With the development in modern computer architecture, fast communication among multi-core processors Makes parallel processing possible. Because large main memory configurations are available and affordable, server settings with hundreds of cores and terabytes of main memory become a reality.
High performance database systems, such as in-memory databases, are adaptive to make full usage of the main memory provided by modern hardware. In such systems, all relevant data may be kept in main memory, so that read operations can be executed without disk I/O. The systems may be designed to minimize the number of CPU cache misses and to avoid CPU stalls due to memory access. One approach for achieving this goal is using column-based storage in memory, which leads to high spatial locality of data and instructions, so the operations can be executed completely in the CPU cache without costly random memory accesses.

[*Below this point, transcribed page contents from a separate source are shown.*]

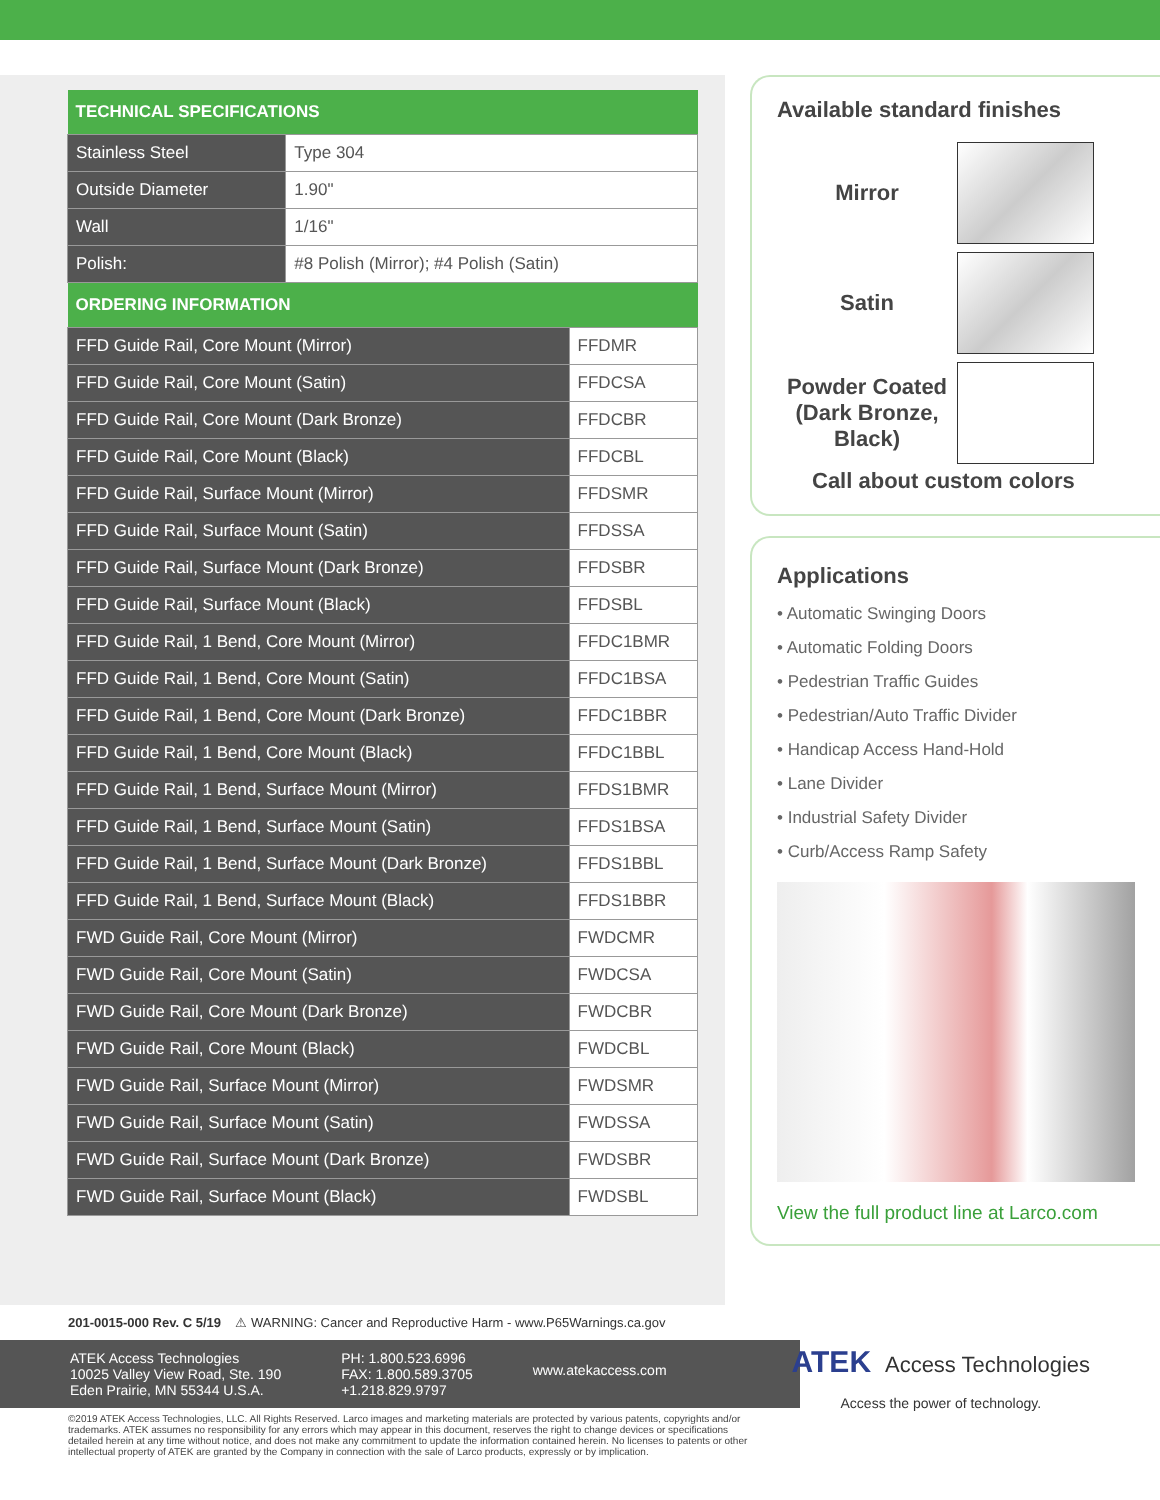| TECHNICAL SPECIFICATIONS | |
| --- | --- |
| Stainless Steel | Type 304 |
| Outside Diameter | 1.90" |
| Wall | 1/16" |
| Polish: | #8 Polish (Mirror); #4 Polish (Satin) |
| ORDERING INFORMATION | |
| --- | --- |
| FFD Guide Rail, Core Mount (Mirror) | FFDMR |
| FFD Guide Rail, Core Mount (Satin) | FFDCSA |
| FFD Guide Rail, Core Mount (Dark Bronze) | FFDCBR |
| FFD Guide Rail, Core Mount (Black) | FFDCBL |
| FFD Guide Rail, Surface Mount (Mirror) | FFDSMR |
| FFD Guide Rail, Surface Mount (Satin) | FFDSSA |
| FFD Guide Rail, Surface Mount (Dark Bronze) | FFDSBR |
| FFD Guide Rail, Surface Mount (Black) | FFDSBL |
| FFD Guide Rail, 1 Bend, Core Mount (Mirror) | FFDC1BMR |
| FFD Guide Rail, 1 Bend, Core Mount (Satin) | FFDC1BSA |
| FFD Guide Rail, 1 Bend, Core Mount (Dark Bronze) | FFDC1BBR |
| FFD Guide Rail, 1 Bend, Core Mount (Black) | FFDC1BBL |
| FFD Guide Rail, 1 Bend, Surface Mount (Mirror) | FFDS1BMR |
| FFD Guide Rail, 1 Bend, Surface Mount (Satin) | FFDS1BSA |
| FFD Guide Rail, 1 Bend, Surface Mount (Dark Bronze) | FFDS1BBL |
| FFD Guide Rail, 1 Bend, Surface Mount (Black) | FFDS1BBR |
| FWD Guide Rail, Core Mount (Mirror) | FWDCMR |
| FWD Guide Rail, Core Mount (Satin) | FWDCSA |
| FWD Guide Rail, Core Mount (Dark Bronze) | FWDCBR |
| FWD Guide Rail, Core Mount (Black) | FWDCBL |
| FWD Guide Rail, Surface Mount (Mirror) | FWDSMR |
| FWD Guide Rail, Surface Mount (Satin) | FWDSSA |
| FWD Guide Rail, Surface Mount (Dark Bronze) | FWDSBR |
| FWD Guide Rail, Surface Mount (Black) | FWDSBL |
Available standard finishes
Mirror
Satin
Powder Coated (Dark Bronze, Black)
Call about custom colors
Applications
• Automatic Swinging Doors
• Automatic Folding Doors
• Pedestrian Traffic Guides
• Pedestrian/Auto Traffic Divider
• Handicap Access Hand-Hold
• Lane Divider
• Industrial Safety Divider
• Curb/Access Ramp Safety
View the full product line at Larco.com
201-0015-000 Rev. C 5/19 ⚠ WARNING: Cancer and Reproductive Harm - www.P65Warnings.ca.gov
ATEK Access Technologies
10025 Valley View Road, Ste. 190
Eden Prairie, MN 55344 U.S.A.
PH: 1.800.523.6996
FAX: 1.800.589.3705
+1.218.829.9797
www.atekaccess.com
©2019 ATEK Access Technologies, LLC. All Rights Reserved. Larco images and marketing materials are protected by various patents, copyrights and/or trademarks. ATEK assumes no responsibility for any errors which may appear in this document, reserves the right to change devices or specifications detailed herein at any time without notice, and does not make any commitment to update the information contained herein. No licenses to patents or other intellectual property of ATEK are granted by the Company in connection with the sale of Larco products, expressly or by implication.
ATEK Access Technologies
Access the power of technology.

In a column-based storage, the entries of a column are stored in contiguous memory locations. Columnar data storage allows highly efficient compression, such that the relevant data can be stored in main memory with less cost using data compression. The data structure that contains the main part of the data is called the main storage. The changes are taken over from the delta storage asynchronously at some later point in time. The separation into main and delta storage allows high compression and high write performance at the same time. The column store may implement MVCC (Multi Version Concurrent Control), which is based on having multiple versions of the same data in the database. When reading data it ensures that the operation reads the right set of versions required to get a correct and consistent view of the database. A Consistent View Manager may determine which version of the database that each operation is allowed to see depending on the current transaction isolation level.

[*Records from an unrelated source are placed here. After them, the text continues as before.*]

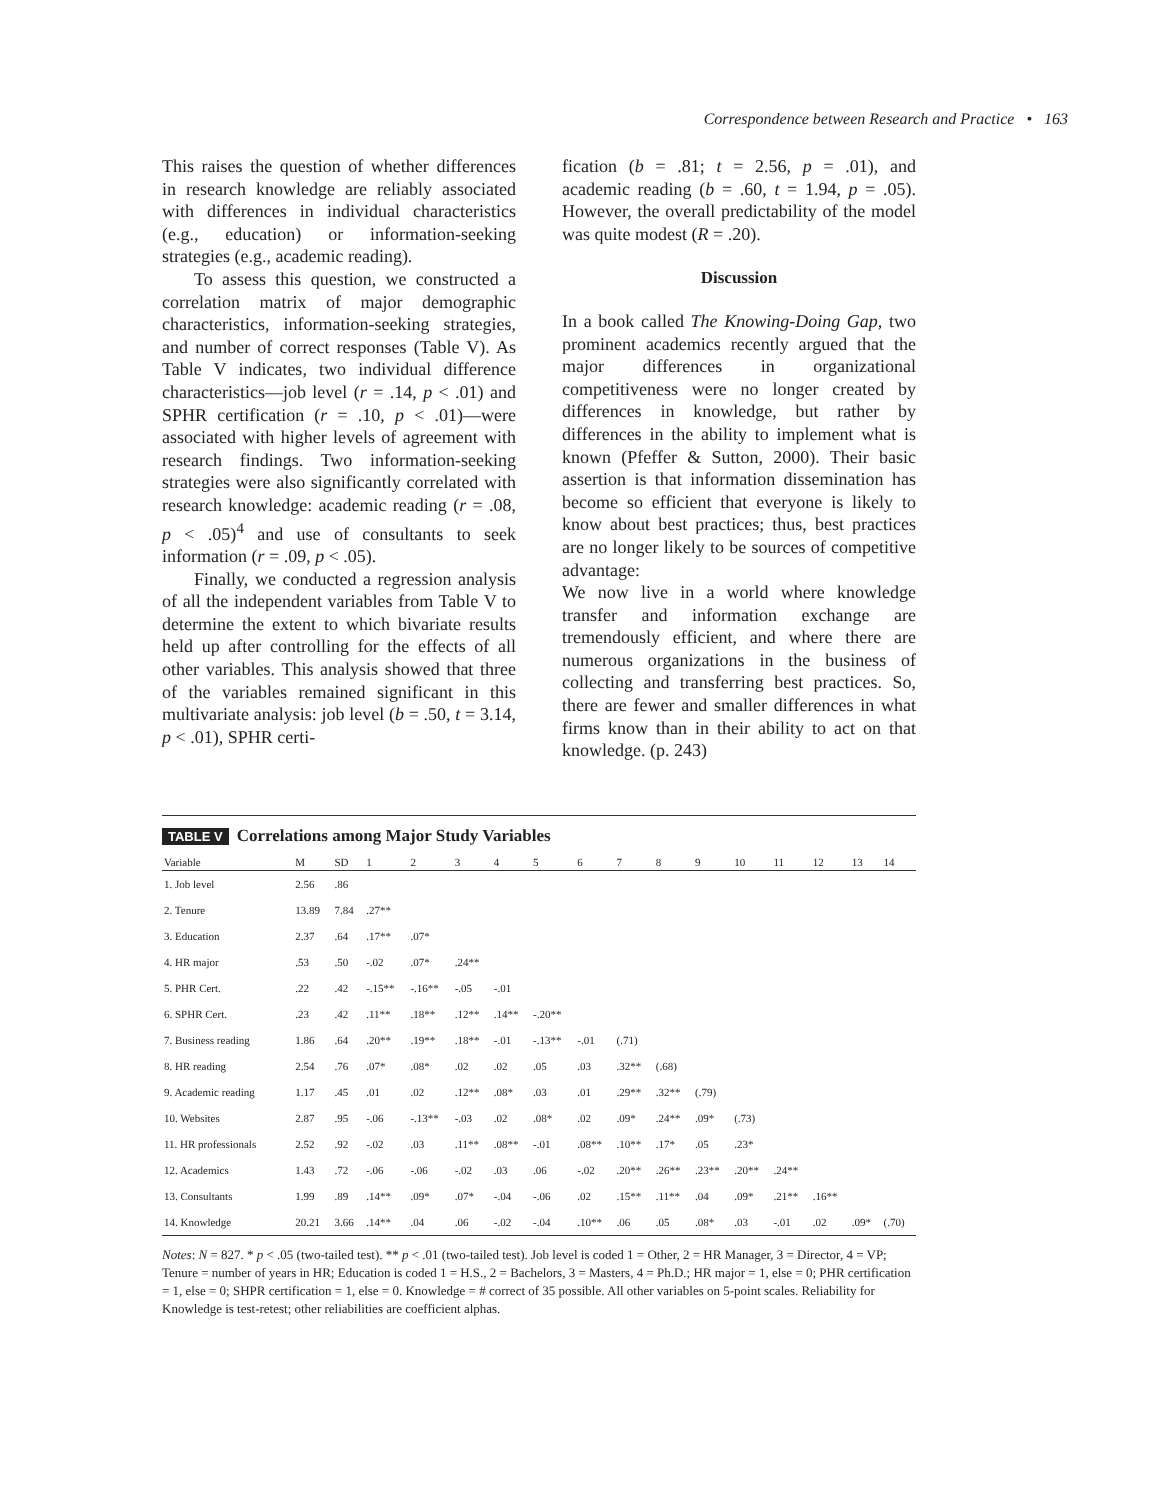Correspondence between Research and Practice • 163
This raises the question of whether differences in research knowledge are reliably associated with differences in individual characteristics (e.g., education) or information-seeking strategies (e.g., academic reading).
To assess this question, we constructed a correlation matrix of major demographic characteristics, information-seeking strategies, and number of correct responses (Table V). As Table V indicates, two individual difference characteristics—job level (r = .14, p < .01) and SPHR certification (r = .10, p < .01)—were associated with higher levels of agreement with research findings. Two information-seeking strategies were also significantly correlated with research knowledge: academic reading (r = .08, p < .05)<sup>4</sup> and use of consultants to seek information (r = .09, p < .05).
Finally, we conducted a regression analysis of all the independent variables from Table V to determine the extent to which bivariate results held up after controlling for the effects of all other variables. This analysis showed that three of the variables remained significant in this multivariate analysis: job level (b = .50, t = 3.14, p < .01), SPHR certi-
fication (b = .81; t = 2.56, p = .01), and academic reading (b = .60, t = 1.94, p = .05). However, the overall predictability of the model was quite modest (R = .20).
Discussion
In a book called The Knowing-Doing Gap, two prominent academics recently argued that the major differences in organizational competitiveness were no longer created by differences in knowledge, but rather by differences in the ability to implement what is known (Pfeffer & Sutton, 2000). Their basic assertion is that information dissemination has become so efficient that everyone is likely to know about best practices; thus, best practices are no longer likely to be sources of competitive advantage:
We now live in a world where knowledge transfer and information exchange are tremendously efficient, and where there are numerous organizations in the business of collecting and transferring best practices. So, there are fewer and smaller differences in what firms know than in their ability to act on that knowledge. (p. 243)
TABLE V Correlations among Major Study Variables
| Variable | M | SD | 1 | 2 | 3 | 4 | 5 | 6 | 7 | 8 | 9 | 10 | 11 | 12 | 13 | 14 |
| --- | --- | --- | --- | --- | --- | --- | --- | --- | --- | --- | --- | --- | --- | --- | --- | --- |
| 1. Job level | 2.56 | .86 | | | | | | | | | | | | | | |
| 2. Tenure | 13.89 | 7.84 | .27** | | | | | | | | | | | | | |
| 3. Education | 2.37 | .64 | .17** | .07* | | | | | | | | | | | | |
| 4. HR major | .53 | .50 | -.02 | .07* | .24** | | | | | | | | | | | |
| 5. PHR Cert. | .22 | .42 | -.15** | -.16** | -.05 | -.01 | | | | | | | | | | |
| 6. SPHR Cert. | .23 | .42 | .11** | .18** | .12** | .14** | -.20** | | | | | | | | | |
| 7. Business reading | 1.86 | .64 | .20** | .19** | .18** | -.01 | -.13** | -.01 | (.71) | | | | | | | |
| 8. HR reading | 2.54 | .76 | .07* | .08* | .02 | .02 | .05 | .03 | .32** | (.68) | | | | | | |
| 9. Academic reading | 1.17 | .45 | .01 | .02 | .12** | .08* | .03 | .01 | .29** | .32** | (.79) | | | | | |
| 10. Websites | 2.87 | .95 | -.06 | -.13** | -.03 | .02 | .08* | .02 | .09* | .24** | .09* | (.73) | | | | |
| 11. HR professionals | 2.52 | .92 | -.02 | .03 | .11** | .08** | -.01 | .08** | .10** | .17* | .05 | .23* | | | | |
| 12. Academics | 1.43 | .72 | -.06 | -.06 | -.02 | .03 | .06 | -.02 | .20** | .26** | .23** | .20** | .24** | | | |
| 13. Consultants | 1.99 | .89 | .14** | .09* | .07* | -.04 | -.06 | .02 | .15** | .11** | .04 | .09* | .21** | .16** | | |
| 14. Knowledge | 20.21 | 3.66 | .14** | .04 | .06 | -.02 | -.04 | .10** | .06 | .05 | .08* | .03 | -.01 | .02 | .09* | (.70) |
Notes: N = 827. * p < .05 (two-tailed test). ** p < .01 (two-tailed test). Job level is coded 1 = Other, 2 = HR Manager, 3 = Director, 4 = VP; Tenure = number of years in HR; Education is coded 1 = H.S., 2 = Bachelors, 3 = Masters, 4 = Ph.D.; HR major = 1, else = 0; PHR certification = 1, else = 0; SHPR certification = 1, else = 0. Knowledge = # correct of 35 possible. All other variables on 5-point scales. Reliability for Knowledge is test-retest; other reliabilities are coefficient alphas.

As data changes are accumulated in the delta storage, the main storage is merged with the delta storage asynchronously in the background. In conventional systems, given that merges are computationally expensive and time consuming, they negatively impact performance of ongoing transactions and statements running in the foreground. The effect of merges is exacerbated on long running transactions, which may be blocked for a prolonged period of time or terminated prematurely. As a result, such systems do not process internal merging operations with high concurrency and performance throughput from the perspective of external transactions. Therefore, conventional systems fail to provide an ideal mechanism to handle merging operations with optimal performance, concurrency and transparency.